Wie kann es sein, dass es immer noch Leute gibt, die behaupten, dass Flüchtlinge uns, unser Land, unser System ausnutzen? Wer kann reinen Herzens behaupten, „denen“ gehe es besser als vielen Leuten in unserem Land, weil „die“ hätten ja alles was sie brauchen: Nahrung, Kleidung, Unterkunft… und dies alles „gratis“.

Möchtet ihr mit eurem Kind und nichts weiter als dem, was ihr auf dem Leib tragt, aus eurem Land fliehen müssen? Aus eurer Heimat, die zwar nicht sicher, aber doch alles ist, was ihr bislang kanntet? Euch dem Risiko aussetzen, auf dem Weg in eine bessere Zukunft zu sterben, euer Kind dieser Gefahr aussetzen, euer Leben riskieren? Und, gesetzt den Fall, ihr schafft es an euer Ziel, was real betrachtet nicht besonders wahrscheinlich ist, könnt ihr euch vorstellen, ohne jegliches Hab und Gut in ein fremdes Land zu kommen, nicht zu wissen, wie es weitergehen soll, ob ihr für euch und euer Kind ausreichend Nahrung, ein Bett, medizinische Versorgung, Kleidung und was sonst zum Überleben notwendig ist bekommt?
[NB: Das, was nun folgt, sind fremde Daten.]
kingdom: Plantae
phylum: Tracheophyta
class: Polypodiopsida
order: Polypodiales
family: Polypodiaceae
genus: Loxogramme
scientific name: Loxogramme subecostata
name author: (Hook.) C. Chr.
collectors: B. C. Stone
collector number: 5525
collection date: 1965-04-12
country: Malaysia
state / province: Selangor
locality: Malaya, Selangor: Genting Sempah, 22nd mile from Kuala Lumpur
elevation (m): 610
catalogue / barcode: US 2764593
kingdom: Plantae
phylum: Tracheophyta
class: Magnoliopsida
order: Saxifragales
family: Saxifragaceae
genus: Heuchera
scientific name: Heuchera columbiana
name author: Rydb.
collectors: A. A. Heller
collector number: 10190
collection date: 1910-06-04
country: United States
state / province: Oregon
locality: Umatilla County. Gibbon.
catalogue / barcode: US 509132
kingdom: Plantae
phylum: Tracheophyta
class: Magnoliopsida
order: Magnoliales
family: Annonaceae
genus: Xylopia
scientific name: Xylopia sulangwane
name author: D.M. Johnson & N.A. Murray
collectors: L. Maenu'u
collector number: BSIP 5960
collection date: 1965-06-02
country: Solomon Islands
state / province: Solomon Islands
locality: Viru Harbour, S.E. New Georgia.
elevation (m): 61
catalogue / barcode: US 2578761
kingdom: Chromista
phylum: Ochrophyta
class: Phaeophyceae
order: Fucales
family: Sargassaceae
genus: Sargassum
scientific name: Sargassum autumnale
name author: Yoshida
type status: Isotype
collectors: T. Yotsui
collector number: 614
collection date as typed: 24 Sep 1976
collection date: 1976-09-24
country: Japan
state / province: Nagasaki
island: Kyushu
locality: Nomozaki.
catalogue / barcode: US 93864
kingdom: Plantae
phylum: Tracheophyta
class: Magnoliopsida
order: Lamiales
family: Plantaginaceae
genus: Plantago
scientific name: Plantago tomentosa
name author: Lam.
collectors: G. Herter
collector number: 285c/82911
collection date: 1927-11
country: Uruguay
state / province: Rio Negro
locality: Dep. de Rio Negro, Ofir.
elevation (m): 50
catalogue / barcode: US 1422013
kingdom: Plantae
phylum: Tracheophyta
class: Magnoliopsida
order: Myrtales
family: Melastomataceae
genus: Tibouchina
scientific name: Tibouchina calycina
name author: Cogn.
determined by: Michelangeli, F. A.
Vollkommen darauf angewiesen zu sein, dass jemand euch hilft in dieser Krise, in dieser Situation der Angst, Unsicherheit und Verzweiflung, die euch zur Flucht getrieben hat, weil dies für euch die einzige Hoffnung auf ein besseres Leben darstellte – für euch und für euer Kind?

Jeder, der sich für einen kleinen Augenblick in die Situation dieser Menschen hineinversetzt, kann einfach nicht anders als Mitgefühl empfinden. Jeder, der ein wenig Einfühlungsvermögen besitzt und ein menschliches Herz in seiner Brust trägt, wird erkennen, dass sämtliche Diskussionen über das ob und wie und warum unangebracht sind.

WIR MÜSSEN DIESEN MENSCHEN HELFEN!

Wie kann es sein, dass 70 Menschen in einem LKW auf ihrer Flucht in ein besseres Leben krepieren und unsere Frau Innenministerin nur eine einzige Sorge hat: die Bestrafung der Schlepper?

Wie kann es sein, dass der Wiener Bürgermeister allen unter 14-Jährigen Unterkunft gewährt, es aber bei der Umsetzung scheitert bzw. man feststellt, dass viele der im überfüllten Lager Traiskirchen untergebrachten Kinder einfach verschwinden und sich niemand darum kümmert, wo sie sind, was mit ihnen passiert ist und bessere Umstände schafft, die das Verschwinden von Flüchtlingskindern verhindert?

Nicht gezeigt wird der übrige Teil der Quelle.